Demand high for Advanced Health on AltX

Published Apr 24, 2014

Share

Johannesburg - There are likely to be disappointed hopefuls when the listing of Advanced Health’s shares becomes effective on the the JSE’s junior AltX board tomorrow.

Shares in a prelisting offer of 80 million shares at R1 each were oversubscribed by two-and-a-half times by the time the offer expired last Thursday.

Carl Grillenberger, the chief executive of Advanced Health, said yesterday that the firm had received “just short of 1 300 applications” for 217 million shares but the company was not prepared to extend its original offer.

“We are going to stick to that. There are still refunds to be made,” Grillenberger said.

The firm later added in a statement on the JSE’s news service that “applicants applying for more than 100 000 shares will receive 100 000 shares plus a proportional percentage of the remaining pool”. The excess applications would be refunded on an equitable basis, it said.

Advanced Health provides short procedure surgical facilities and services in South Africa, where it owns two day hospitals: Medgate Day Clinic in Roodepoort in Gauteng and eMalahleni Day Hospital in Mpumalanga, and intends to add 10 more facilities over the next three years.

It also operates similar services and three-day hospitals in Australia, where it is also constructing a five-theatre-day hospital in Sydney.

The JSE prelisting offer was launched on March 31 and closed on April 17. The offer has been partly underwritten for R20m by Eenhede Konsultante, according to the prospectus.

The offer attracted significant interest from institutional investors.
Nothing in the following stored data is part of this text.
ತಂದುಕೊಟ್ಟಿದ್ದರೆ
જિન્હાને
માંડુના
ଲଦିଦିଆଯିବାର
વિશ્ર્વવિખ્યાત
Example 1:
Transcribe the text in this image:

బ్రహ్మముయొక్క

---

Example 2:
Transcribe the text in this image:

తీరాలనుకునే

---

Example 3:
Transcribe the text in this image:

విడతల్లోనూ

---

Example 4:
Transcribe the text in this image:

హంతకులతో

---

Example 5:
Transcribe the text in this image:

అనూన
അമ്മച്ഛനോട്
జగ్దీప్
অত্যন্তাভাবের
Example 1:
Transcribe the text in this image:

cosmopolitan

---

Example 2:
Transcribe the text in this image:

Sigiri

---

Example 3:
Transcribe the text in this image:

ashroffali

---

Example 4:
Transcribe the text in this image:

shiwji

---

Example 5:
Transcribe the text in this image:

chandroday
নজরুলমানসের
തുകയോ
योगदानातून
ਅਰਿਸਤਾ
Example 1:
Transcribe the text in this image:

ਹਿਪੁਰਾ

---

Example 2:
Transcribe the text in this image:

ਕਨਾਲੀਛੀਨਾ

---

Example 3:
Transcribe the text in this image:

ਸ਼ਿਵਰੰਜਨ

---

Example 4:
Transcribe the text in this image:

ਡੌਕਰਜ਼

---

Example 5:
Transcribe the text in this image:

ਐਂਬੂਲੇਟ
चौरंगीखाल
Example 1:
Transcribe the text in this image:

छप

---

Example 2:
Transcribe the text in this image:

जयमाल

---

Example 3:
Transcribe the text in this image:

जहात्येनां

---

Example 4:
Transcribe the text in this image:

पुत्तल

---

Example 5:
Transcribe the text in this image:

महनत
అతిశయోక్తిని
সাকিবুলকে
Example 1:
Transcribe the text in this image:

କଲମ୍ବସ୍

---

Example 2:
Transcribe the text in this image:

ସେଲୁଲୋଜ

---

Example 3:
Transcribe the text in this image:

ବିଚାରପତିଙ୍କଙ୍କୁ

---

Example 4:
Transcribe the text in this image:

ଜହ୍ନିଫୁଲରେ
Less than 2 million shares had been allocated to foreign buyers, Grillenberger said. Proceeds from the offer would be used for expansion.

The company is constructing a day hospital in Soweto.
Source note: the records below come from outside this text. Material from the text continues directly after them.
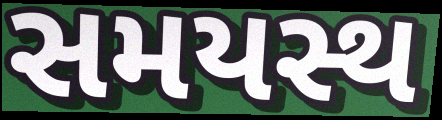
સમયસ્થ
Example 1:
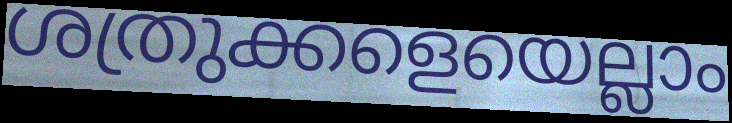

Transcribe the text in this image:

ശത്രുക്കളെയെല്ലാം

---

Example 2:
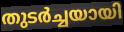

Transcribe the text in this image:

തുടർച്ചയായി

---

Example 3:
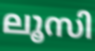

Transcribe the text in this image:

ലൂസി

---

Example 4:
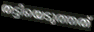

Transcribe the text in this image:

തട്ടിയെടുത്തത്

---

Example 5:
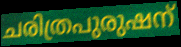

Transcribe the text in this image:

ചരിത്രപുരുഷന്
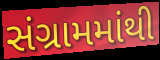
સંગ્રામમાંથી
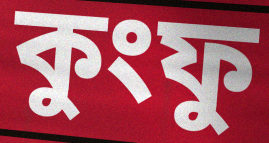
কুংফু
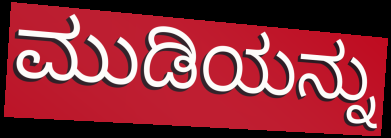
ಮುಡಿಯನ್ನು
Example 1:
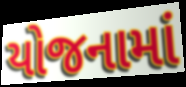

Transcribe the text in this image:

યોજનામાં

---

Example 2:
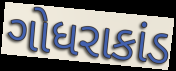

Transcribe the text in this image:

ગોધરાકાંડ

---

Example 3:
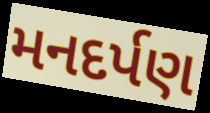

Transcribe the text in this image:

મનદર્પણ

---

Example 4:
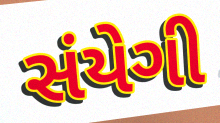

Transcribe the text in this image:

સંયેગી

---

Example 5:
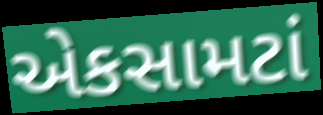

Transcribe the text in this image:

એકસામટાં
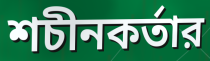
শচীনকর্তার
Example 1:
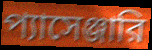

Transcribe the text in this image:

প্যাসেঞ্জারি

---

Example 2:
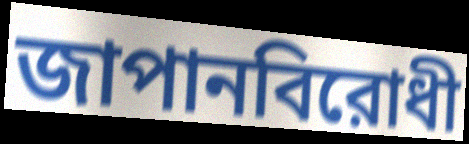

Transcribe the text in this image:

জাপানবিরোধী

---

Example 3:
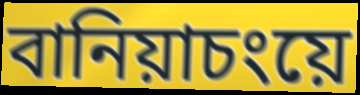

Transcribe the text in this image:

বানিয়াচংয়ে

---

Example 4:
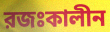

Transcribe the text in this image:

রজঃকালীন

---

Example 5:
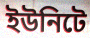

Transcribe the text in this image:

ইউনিটে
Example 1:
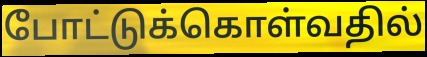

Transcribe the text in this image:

போட்டுக்கொள்வதில்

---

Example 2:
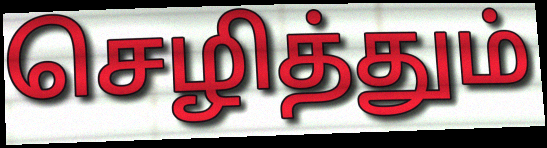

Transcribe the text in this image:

செழித்தும்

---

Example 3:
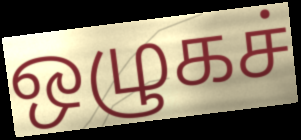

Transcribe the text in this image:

ஒழுகச்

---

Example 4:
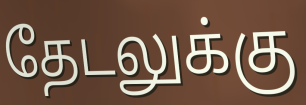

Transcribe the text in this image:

தேடலுக்கு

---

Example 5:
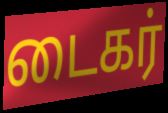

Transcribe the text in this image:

டைகர்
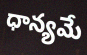
ధాన్యమే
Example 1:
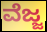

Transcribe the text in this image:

ವೆಜ್ಜ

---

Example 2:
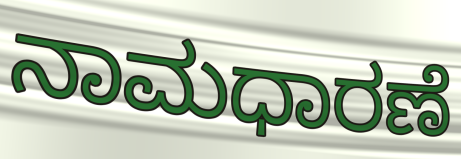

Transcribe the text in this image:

ನಾಮಧಾರಣೆ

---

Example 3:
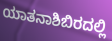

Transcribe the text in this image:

ಯಾತನಾಶಿಬಿರದಲ್ಲಿ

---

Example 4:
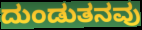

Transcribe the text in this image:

ದುಂಡುತನವು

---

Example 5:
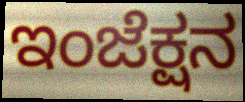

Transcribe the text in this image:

ಇಂಜೆಕ್ಷನ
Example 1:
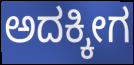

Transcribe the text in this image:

ಅದಕ್ಕೀಗ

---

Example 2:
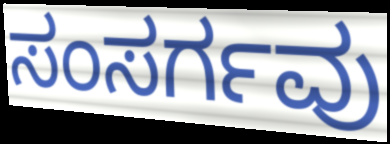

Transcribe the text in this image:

ಸಂಸರ್ಗವು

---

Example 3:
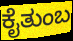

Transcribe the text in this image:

ಕೈತುಂಬ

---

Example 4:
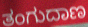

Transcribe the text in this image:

ತಂಗುದಾಣ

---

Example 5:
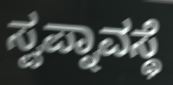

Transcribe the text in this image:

ಸ್ವಪ್ನಾವಸ್ಥೆ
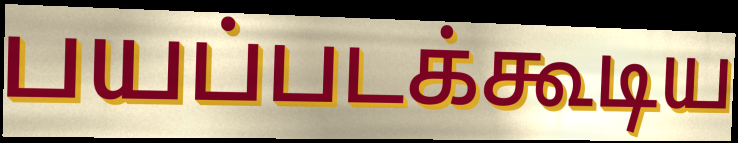
பயப்படக்கூடிய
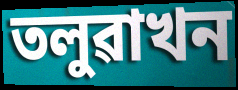
তলুৱাখন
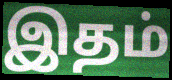
இதம்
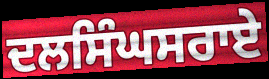
ਦਲਸਿੰਘਸਰਾਏ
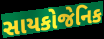
સાયકોજેનિક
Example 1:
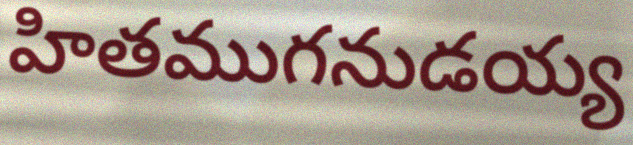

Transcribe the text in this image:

హితముగనుడయ్య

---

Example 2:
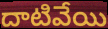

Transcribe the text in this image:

దాటివేయి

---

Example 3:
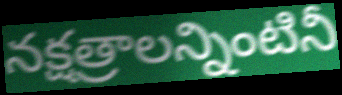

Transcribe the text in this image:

నక్షత్రాలన్నింటినీ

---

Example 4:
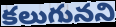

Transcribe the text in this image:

కలుగునని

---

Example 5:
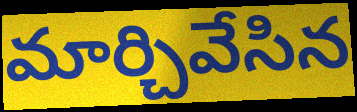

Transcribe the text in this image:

మార్చివేసిన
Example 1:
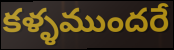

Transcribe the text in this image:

కళ్ళముందరే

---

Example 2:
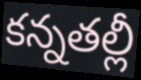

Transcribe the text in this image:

కన్నతల్లీ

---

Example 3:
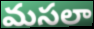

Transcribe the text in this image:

మసలా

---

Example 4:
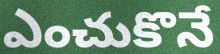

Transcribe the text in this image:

ఎంచుకొనే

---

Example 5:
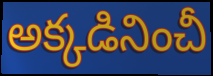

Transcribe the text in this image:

అక్కడినించీ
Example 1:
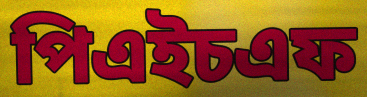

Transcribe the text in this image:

পিএইচএফ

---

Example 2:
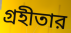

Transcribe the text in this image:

গ্রহীতার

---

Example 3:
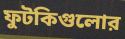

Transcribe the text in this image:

ফুটকিগুলোর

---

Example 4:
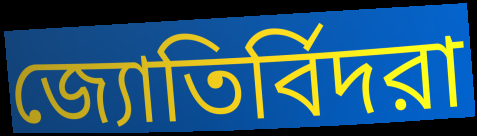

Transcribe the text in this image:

জ্যোতির্বিদরা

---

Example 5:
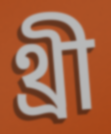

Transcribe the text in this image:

থ্রী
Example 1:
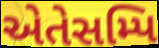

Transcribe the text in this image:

એતેસમ્પિ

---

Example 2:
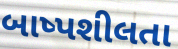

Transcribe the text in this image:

બાષ્પશીલતા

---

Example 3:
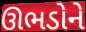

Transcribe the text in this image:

ઊભડોને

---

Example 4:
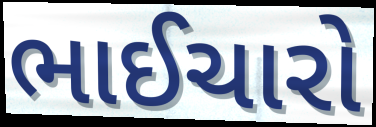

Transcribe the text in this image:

ભાઈચારો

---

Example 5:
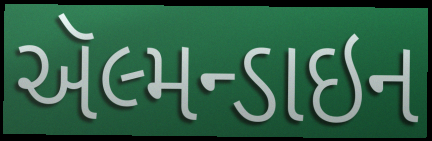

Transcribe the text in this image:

ઍલ્મન્ડાઇન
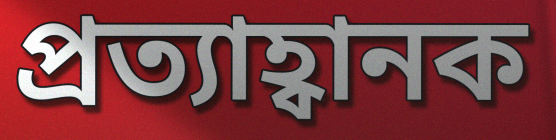
প্ৰত্যাহ্বানক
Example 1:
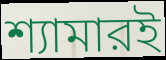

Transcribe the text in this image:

শ্যামারই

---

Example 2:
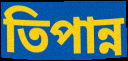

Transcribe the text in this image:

তিপান্ন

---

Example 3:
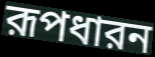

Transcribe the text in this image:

রূপধারন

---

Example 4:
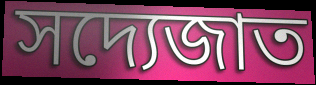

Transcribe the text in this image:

সদ্যেজাত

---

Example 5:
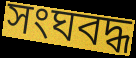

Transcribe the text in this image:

সংঘবদ্ধ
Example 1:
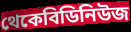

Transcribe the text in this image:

থেকেবিডিনিউজ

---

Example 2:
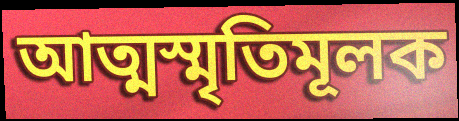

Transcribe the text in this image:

আত্মস্মৃতিমূলক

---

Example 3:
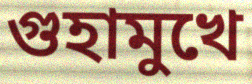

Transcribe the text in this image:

গুহামুখে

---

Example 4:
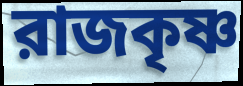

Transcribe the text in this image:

রাজকৃষ্ণ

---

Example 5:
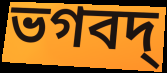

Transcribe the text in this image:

ভগবদ্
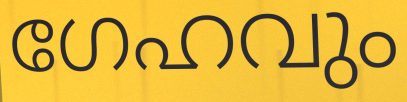
ഗേഹവും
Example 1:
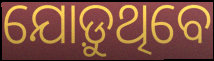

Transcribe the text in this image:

ଯୋଡ଼ୁଥିବେ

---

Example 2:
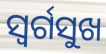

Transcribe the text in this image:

ସ୍ୱର୍ଗସୁଖ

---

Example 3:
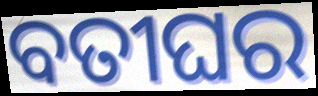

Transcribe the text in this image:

ବତୀଘର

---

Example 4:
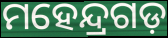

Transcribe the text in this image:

ମହେନ୍ଦ୍ରଗଡ଼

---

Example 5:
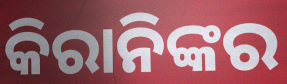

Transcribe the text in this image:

କିରାନିଙ୍କର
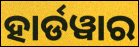
ହାର୍ଡୱାର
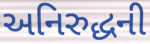
અનિરુદ્ધની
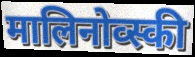
मालिनोव्स्की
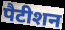
पैटीशन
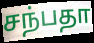
சந்பதா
“We will finance most of the construction via property investors. We will secure long-term leases,” Grillenberger said, adding that about R10m was allocated towards each hospital.

Warwick Lucas, the equity analyst at Imara SP Reid, said: “Any facility that promises to push health-care costs down the curve has got to have immediate demand for its services. Also, shareholders with long memories who invested in Grillenberger’s Presmed, (listed from 1987 to 1995) will have fond memories of their successes and obvious entrepreneurial ability.”
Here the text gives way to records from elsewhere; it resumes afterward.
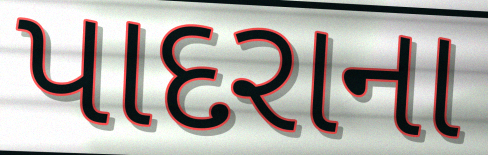
પાદરાના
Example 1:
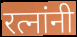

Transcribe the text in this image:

रत्नांनी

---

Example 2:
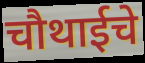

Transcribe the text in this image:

चौथाईचे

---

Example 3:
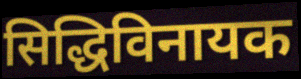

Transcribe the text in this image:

सिद्धिविनायक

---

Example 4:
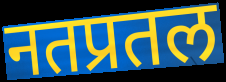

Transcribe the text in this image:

नतप्रतल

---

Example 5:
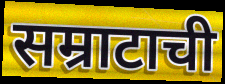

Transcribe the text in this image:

सम्राटाची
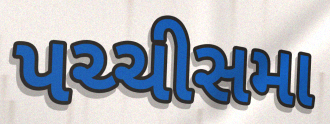
પચ્ચીસમા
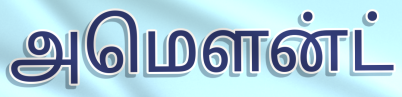
அமௌன்ட்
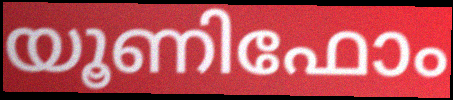
യൂണിഫോം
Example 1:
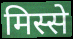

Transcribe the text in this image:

मिस्से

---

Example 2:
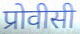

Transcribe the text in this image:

प्रोवीसी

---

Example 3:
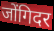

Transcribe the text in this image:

जोंगिदर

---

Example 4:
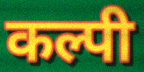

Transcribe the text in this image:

कल्पी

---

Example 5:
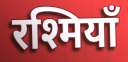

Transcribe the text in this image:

रश्मियाँ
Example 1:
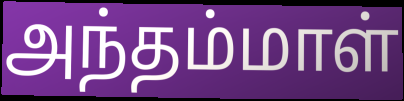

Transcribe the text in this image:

அந்தம்மாள்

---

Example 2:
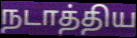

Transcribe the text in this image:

நடாத்திய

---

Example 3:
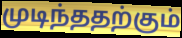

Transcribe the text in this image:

முடிந்ததற்கும்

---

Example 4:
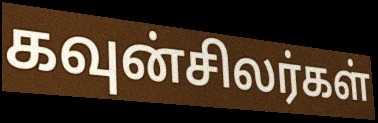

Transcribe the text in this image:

கவுன்சிலர்கள்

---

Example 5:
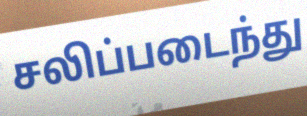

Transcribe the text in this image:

சலிப்படைந்து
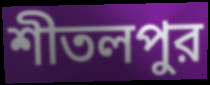
শীতলপুর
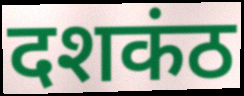
दशकंठ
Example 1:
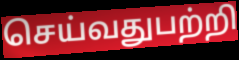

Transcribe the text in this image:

செய்வதுபற்றி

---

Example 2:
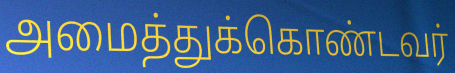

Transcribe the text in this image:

அமைத்துக்கொண்டவர்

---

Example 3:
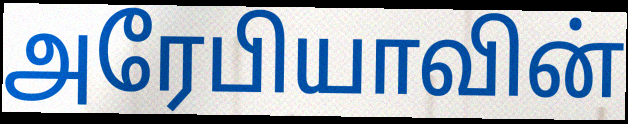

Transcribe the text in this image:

அரேபியாவின்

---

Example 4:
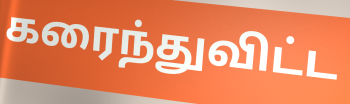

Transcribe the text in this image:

கரைந்துவிட்ட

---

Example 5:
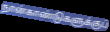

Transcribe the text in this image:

நான்காண்டுகளுக்குப்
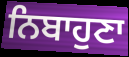
ਨਿਬਾਹੁਣਾ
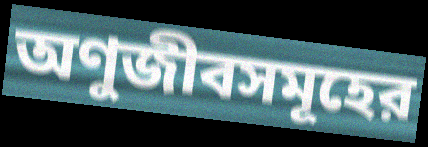
অণুজীবসমূহের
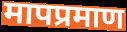
मापप्रमाण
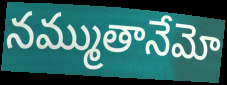
నమ్ముతానేమో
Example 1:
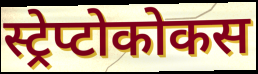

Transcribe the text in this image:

स्ट्रेप्टोकोकस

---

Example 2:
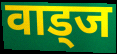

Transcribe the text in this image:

वाड्ज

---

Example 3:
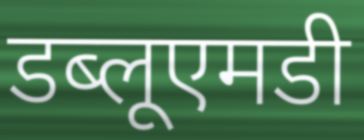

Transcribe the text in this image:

डब्लूएमडी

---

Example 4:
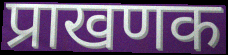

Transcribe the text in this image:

प्राखणक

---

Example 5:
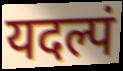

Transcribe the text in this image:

यदल्पं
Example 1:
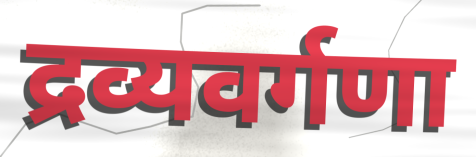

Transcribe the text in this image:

द्रव्यवर्गणा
Lucas said ratings for hospitals currently listed on the JSE were “astonishingly high”.

“I think earlier concerns about government interference in the market have given way to realisations that the government knows that interference in the form of price control is useless.

“It has cost this country too many skilled doctors already; doctors who have more pricing power than ever before.”

The FTSE/JSE Africa health index, which is a market capitalisation weighted index on which hospital industry heavyweights Netcare, Mediclinic and Life Healthcare are represented, had gained 9.44 percent so far this year by mid-afternoon yesterday, trailing behind the indices for the insurance, pharmaceuticals and mining sectors.